ROCHESTER, Minn. (KTTC) - Former President Barack Obama called on mayors across the country yesterday to start making changes and wipe out systemic racism.

Today, police departments and city leaders are listening.

Mayor Kim Norton and Captain Jeff Stilwell both say that fixing broken relationships between police officers and the community starts with fixing the problems in their own system.

"Kneeling on someone's neck is not a technique we use or teach in any shape or form," said Stilwell. "Everything about that video, if I was looking at it from the RPD policy lens, would be outside that policy."

Yet negative encounters between the public and authorities still happen, even in the Med City.

"You know there's still experiences that people have that are not pleasant," said Norton. "We have to look at how we can change."

Stilwell says that starts with their own policies.

"Going through our whole policy manual, redoing it," said the captain. "Bringing it up to a 21st century policing standard."

They plan to fix policies with some outside help.

"We have a community committee called the Police Policy Oversight Committee that is in place to do just that," said the mayor.

The police captain thinks changes to training could also be made.

"Dealing with people in crisis or understanding racial disparities in the system and maybe less time on the hard skills, whether that's use of force or firearms training," said Stilwell.

Attempting to reduce deadly force, RPD has already begun crisis management training, as well as evaluate the mental well-being of officers.

"But we don't always do a checkup and work on wellness," Stilwell said. "We've just started that program here."

The mayor is also working with the the police department to form a more inclusive staff. However, new hires does not solve all problems.

"That sometimes means we have to provide mentoring as well.

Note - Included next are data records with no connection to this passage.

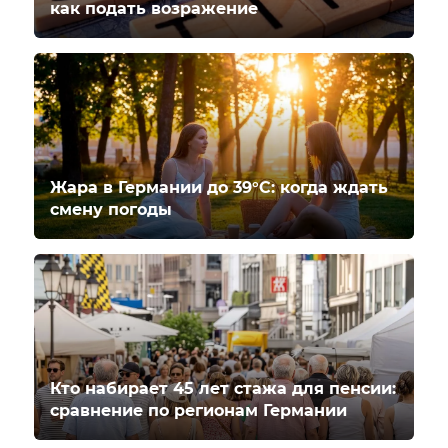
как подать возражение
Жара в Германии до 39°C: когда ждать
смену погоды
Кто набирает 45 лет стажа для пенсии:
сравнение по регионам Германии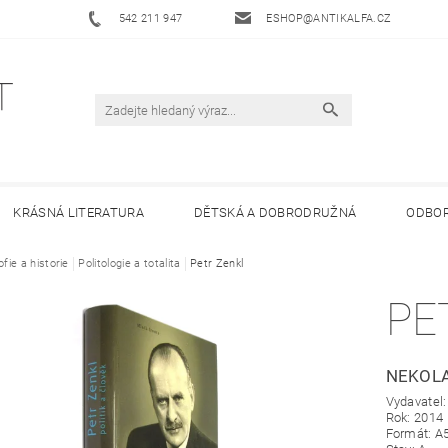
542 211 947
ESHOP@ANTIKALFA.CZ
KRÁSNÁ LITERATURA
DĚTSKÁ A DOBRODRUŽNÁ
ODBOR
ofie a historie
 ANTIKVARIÁTU ALFA
Politologie a totalita
HODNOCENÍ OBCHODU
Petr Zenkl
OBCHODNÍ 
PE
NEKOLA
Vydavatel:
Rok: 2014
Formát: A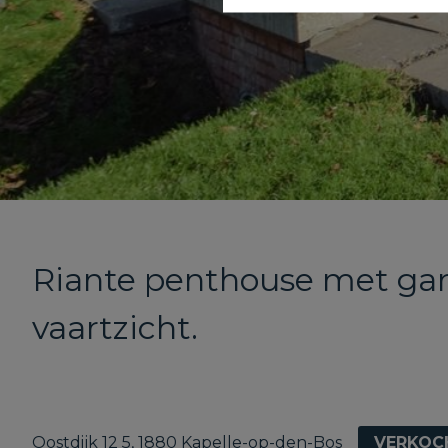
Riante penthouse met gar
vaartzicht.
Oostdijk 12 5, 1880 Kapelle-op-den-Bos
VERKOC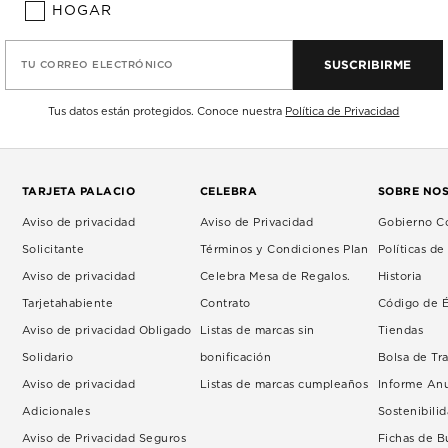
HOGAR
SUSCRIBIRME
TU CORREO ELECTRÓNICO
Tus datos están protegidos. Conoce nuestra
Política de Privacidad
TARJETA PALACIO
CELEBRA
SOBRE NO
Aviso de privacidad
Aviso de Privacidad
Gobierno Co
Solicitante
Términos y Condiciones Plan
Políticas d
Aviso de privacidad
Celebra Mesa de Regalos.
Historia
Tarjetahabiente
Contrato
Código de É
Aviso de privacidad Obligado
Listas de marcas sin
Tiendas
Solidario
bonificación
Bolsa de Tr
Aviso de privacidad
Listas de marcas cumpleaños
Informe An
Adicionales
Sostenibili
Aviso de Privacidad Seguros
Fichas de 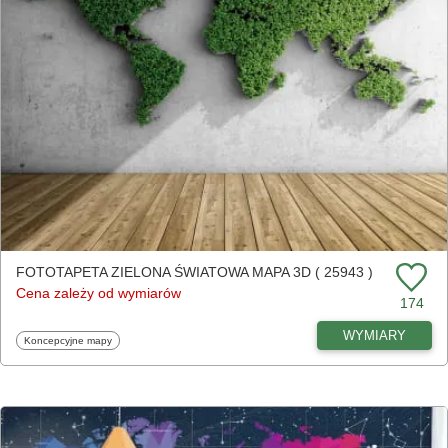
FOTOTAPETA ZIELONA ŚWIATOWA MAPA 3D ( 25943 )
Cena zależy od wymiarów
174
WYMIARY
Fototapety
Koncepcyjne mapy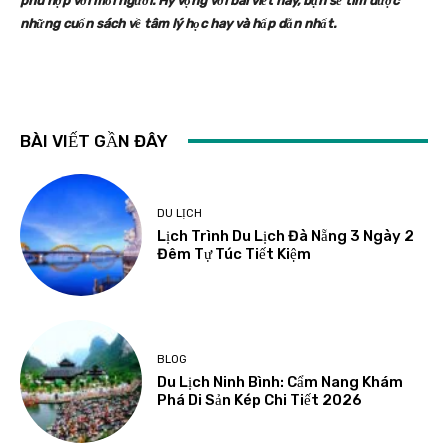
phù hợp với mỗi người. Hy vọng với bài viết này, bạn sẽ tìm được
những cuốn sách về tâm lý học hay và hấp dẫn nhất.
BÀI VIẾT GẦN ĐÂY
DU LỊCH
Lịch Trình Du Lịch Đà Nẵng 3 Ngày 2
Đêm Tự Túc Tiết Kiệm
BLOG
Du Lịch Ninh Bình: Cẩm Nang Khám
Phá Di Sản Kép Chi Tiết 2026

You have to make the environment people work in feel good, welcoming and accepting," Norton said. "Mentorships help that."

Both the mayor and captain understand the need for change, but the police department is just a starting point.

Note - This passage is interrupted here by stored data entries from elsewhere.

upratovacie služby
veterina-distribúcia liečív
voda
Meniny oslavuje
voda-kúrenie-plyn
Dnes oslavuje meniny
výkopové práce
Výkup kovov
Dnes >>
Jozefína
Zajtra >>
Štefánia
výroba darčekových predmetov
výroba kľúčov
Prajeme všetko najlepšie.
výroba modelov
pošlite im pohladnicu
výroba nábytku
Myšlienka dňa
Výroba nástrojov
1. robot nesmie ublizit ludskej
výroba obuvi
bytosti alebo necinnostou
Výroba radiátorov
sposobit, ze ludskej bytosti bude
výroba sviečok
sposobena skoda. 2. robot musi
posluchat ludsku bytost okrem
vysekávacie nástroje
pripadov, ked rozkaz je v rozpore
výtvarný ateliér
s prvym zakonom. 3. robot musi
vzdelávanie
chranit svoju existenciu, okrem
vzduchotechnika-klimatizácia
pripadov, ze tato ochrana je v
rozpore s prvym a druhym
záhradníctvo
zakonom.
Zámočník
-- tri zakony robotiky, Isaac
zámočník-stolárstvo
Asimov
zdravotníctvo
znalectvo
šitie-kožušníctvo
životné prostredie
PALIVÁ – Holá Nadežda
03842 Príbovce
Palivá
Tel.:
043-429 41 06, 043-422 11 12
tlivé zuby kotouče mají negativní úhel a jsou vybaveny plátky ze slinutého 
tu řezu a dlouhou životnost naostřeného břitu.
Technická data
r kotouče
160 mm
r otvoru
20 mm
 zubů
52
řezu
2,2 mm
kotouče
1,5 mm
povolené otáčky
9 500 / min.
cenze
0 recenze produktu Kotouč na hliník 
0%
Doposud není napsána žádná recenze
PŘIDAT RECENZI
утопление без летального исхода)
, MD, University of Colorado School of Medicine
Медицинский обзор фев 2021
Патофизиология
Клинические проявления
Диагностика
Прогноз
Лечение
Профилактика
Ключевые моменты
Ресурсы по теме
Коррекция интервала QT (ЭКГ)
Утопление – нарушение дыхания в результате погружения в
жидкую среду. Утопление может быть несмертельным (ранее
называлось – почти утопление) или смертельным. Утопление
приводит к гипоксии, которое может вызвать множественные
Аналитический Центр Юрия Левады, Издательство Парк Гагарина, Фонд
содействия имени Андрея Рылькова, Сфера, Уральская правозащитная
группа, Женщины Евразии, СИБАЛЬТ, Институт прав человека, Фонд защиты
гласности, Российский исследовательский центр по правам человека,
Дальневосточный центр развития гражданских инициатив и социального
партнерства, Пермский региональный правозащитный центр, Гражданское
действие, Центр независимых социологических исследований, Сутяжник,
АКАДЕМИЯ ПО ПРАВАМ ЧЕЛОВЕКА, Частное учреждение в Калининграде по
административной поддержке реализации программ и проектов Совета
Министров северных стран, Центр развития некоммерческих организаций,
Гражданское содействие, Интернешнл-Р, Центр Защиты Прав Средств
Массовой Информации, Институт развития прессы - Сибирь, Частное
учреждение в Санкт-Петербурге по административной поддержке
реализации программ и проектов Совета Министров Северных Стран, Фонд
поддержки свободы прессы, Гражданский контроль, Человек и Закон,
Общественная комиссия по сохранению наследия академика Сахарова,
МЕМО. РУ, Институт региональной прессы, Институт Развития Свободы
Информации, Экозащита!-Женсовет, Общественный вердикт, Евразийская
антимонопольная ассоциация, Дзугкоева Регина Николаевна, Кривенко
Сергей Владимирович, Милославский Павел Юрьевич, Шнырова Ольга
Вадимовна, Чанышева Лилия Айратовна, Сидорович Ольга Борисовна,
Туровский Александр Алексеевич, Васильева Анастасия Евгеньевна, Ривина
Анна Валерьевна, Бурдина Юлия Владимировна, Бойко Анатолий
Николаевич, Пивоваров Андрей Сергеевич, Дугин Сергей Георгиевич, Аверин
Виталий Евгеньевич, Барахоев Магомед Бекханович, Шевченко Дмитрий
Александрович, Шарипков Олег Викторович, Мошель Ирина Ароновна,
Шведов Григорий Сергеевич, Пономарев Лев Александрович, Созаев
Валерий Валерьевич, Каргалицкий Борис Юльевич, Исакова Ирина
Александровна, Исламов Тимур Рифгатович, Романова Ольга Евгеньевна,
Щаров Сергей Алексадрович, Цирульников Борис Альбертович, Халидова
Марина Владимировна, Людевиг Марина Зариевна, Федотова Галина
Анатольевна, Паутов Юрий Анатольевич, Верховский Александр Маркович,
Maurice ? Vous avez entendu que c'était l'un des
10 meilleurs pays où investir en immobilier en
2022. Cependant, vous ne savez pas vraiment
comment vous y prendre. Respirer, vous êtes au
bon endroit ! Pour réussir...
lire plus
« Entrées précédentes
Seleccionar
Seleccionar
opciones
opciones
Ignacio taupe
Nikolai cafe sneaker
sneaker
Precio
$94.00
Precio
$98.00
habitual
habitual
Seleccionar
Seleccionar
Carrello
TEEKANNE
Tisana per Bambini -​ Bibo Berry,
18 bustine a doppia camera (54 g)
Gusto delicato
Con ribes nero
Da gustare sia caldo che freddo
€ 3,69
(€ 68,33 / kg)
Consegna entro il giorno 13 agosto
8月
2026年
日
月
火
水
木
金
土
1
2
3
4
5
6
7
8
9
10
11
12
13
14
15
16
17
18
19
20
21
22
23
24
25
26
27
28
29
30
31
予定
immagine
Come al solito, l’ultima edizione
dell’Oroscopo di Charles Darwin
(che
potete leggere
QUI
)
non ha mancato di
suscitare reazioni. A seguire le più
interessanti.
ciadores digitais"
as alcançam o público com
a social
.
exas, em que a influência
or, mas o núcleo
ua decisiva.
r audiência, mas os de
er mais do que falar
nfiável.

"If you look at the systems in place, they clearly impact people of color differently," said Stilwell.

"I feel like I have a partner to work with on these issues and that feels like we're heading in the right direction," said Norton.

Both also stressed the need of making new policies and training habits in law enforcement so that officers do not resort to old tactics when faced with an emergency.

Captain Stilwell says the police are ready to listen to suggestions for change as they strive to end discrimination against minority communities.